15. Sekonyong-konyong

7.4K 1K 68
                                    

Bab ini dipublish sekarang dalam rangka toleransi antar umat berasmara. Agar yang tak bisa Malam Mingguan, tetap bisa Sabtu Malaman bareng dek Danan. Uhuk!

* * *

Semester terakhir Danan di SMP, menjelang ujian akhirnya, bertepatan dengan semester akhir Sofia di kampusnya. Sofia sudah menyusun proposal penelitiannya sejak tiga bulan lalu, telah mempresentasikan proposalnya di hadapan penguji, dan dia sudah memulai penelitiannya sejak sebelum akhir tahun.  Itu mengapa sejak beberapa pekan terakhir Sofia beberapa kali meminta ijin untuk mengubah jadwal mengajar Danan. Meski di awal semester dia sudah setuju untuk mengajar tiga kali seminggu, nyatanya dengan kesibukan barunya di lab penelitian dia tidak bisa memenuhi kesepakatan itu.

Danan sih nggak keberatan sama sekali saat Sofi mengusulkan untuk mengubah jadwal les menjadi hanya hari Sabtu dan Minggu dengan durasi belajar yang lebih panjang di tiap pertemuan. Rasanya jadi seperti malam mingguan sambil belajar bareng pacar kan. Kedengaran romantis kan.

Tapi kali itu Sofia kembali minta ijin tidak bisa mengajar di hari Sabtu pekan berikutnya karena akan berada di kampus sampai sore. Katanya dia harus menemani Bima penelitian di lab, dan ada janji bertemu dengan Attar untuk sebuah urusan.

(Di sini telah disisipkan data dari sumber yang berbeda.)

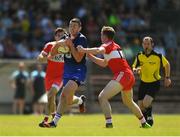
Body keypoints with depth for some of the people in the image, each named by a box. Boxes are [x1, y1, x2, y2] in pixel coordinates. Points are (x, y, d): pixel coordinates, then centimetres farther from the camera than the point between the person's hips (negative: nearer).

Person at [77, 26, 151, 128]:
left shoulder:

Mendengar nama kedua lelaki itu disebut, Danan langsung bete.

”Ada urusan apa sama Attar?” tanya Danan kepo, ketika Sofi mengutarakan alasannya untuk meniadakan les pada hari Sabtu mendatang.

”Anak-anak fakultas dia mau bikin bakti sosial, dan mau ngajak kerjasama dengan divisi Pengmas (pengabdian kepada masyarakat) fakultas gue. Jadi dia minta tolong dikenalin sama ketua Pengmas fakultas gue.”

Alasan! Pemuda itu mencibir dalam hati.

”Trus kenapa lo harus nemenin Bima penelitian di lab?”

”Kami satu tim penelitian. Skripsi kami dibimbing dosen yang sama, dan tema penelitian kami mirip. Kali ini dia butuh bantuan gue untuk mengambil sampel tiap beberapa jam. Lain kali pasti gue yang butuh bantuan dia.”

”Seneng dong ya, satu tim sama dia. Bisa sering bareng-bareng,” kata Danan menyindir, dengan nada sinis.

”Maksud lo?”

”Ya lo naksir Bima kan?”

”Dia udah punya pacar, kalo lo lupa.”

”Oh bagus deh kalo lo inget bahwa dia udah punya pacar. Takutnya keseringan bareng sama dia, lo jadi lupa bahwa dia udah punya pacar. Trus nanti lo baper lagi sama dia, dan sakit hati lagi.”

”Lo tuh nyebelin ya Nan.”

Sofi meletakkan pulpen yang sejak tadi digunakannya untuk mengoreksi latihan soal yang sudah selesai dikerjakan Danan. Dia lalu menatap Danan dengan serius.

”Lo ada masalah apa sih sama gue?” tanya Sofi sebal.

”Ga ada,” jawab Danan sok santai. ”Gue cuma nggak suka lihat cewek baperan kayak lo. Dibaikin sedikit sama laki-laki, langsung GR dan naksir.”

Sebenarnya Sofi sudah terbiasa menghadapi sikap tengil Danan. Tapi barangkali hari Minggu itu dia sedang benar-benar lelah, atau karena sedang datang bulan, sehingga sindiran Danan itu bisa membuatnya tiba-tiba sangat tersinggung.

”Sok tahu banget lo ya. Berasa memahami gue sampai bisa nuduh gue baper?”

”Oh ya? Gua yang sok tahu, atau lo yang nggak mau mengakui?” Danan membalas, ”Gue tahu, karena sikap Bima yang selalu baik sama lo, lo terus berharap dia punya sedikit rasa suka ke lo, lalu lo diam-diam masih berharap Bima putus dari pacarnya sehingga lo punya kesempatan. Jangan-jangan gara-gara sekali-dua kali ditolong sama Attar, lo juga jadi naksir dia. Iya kan?”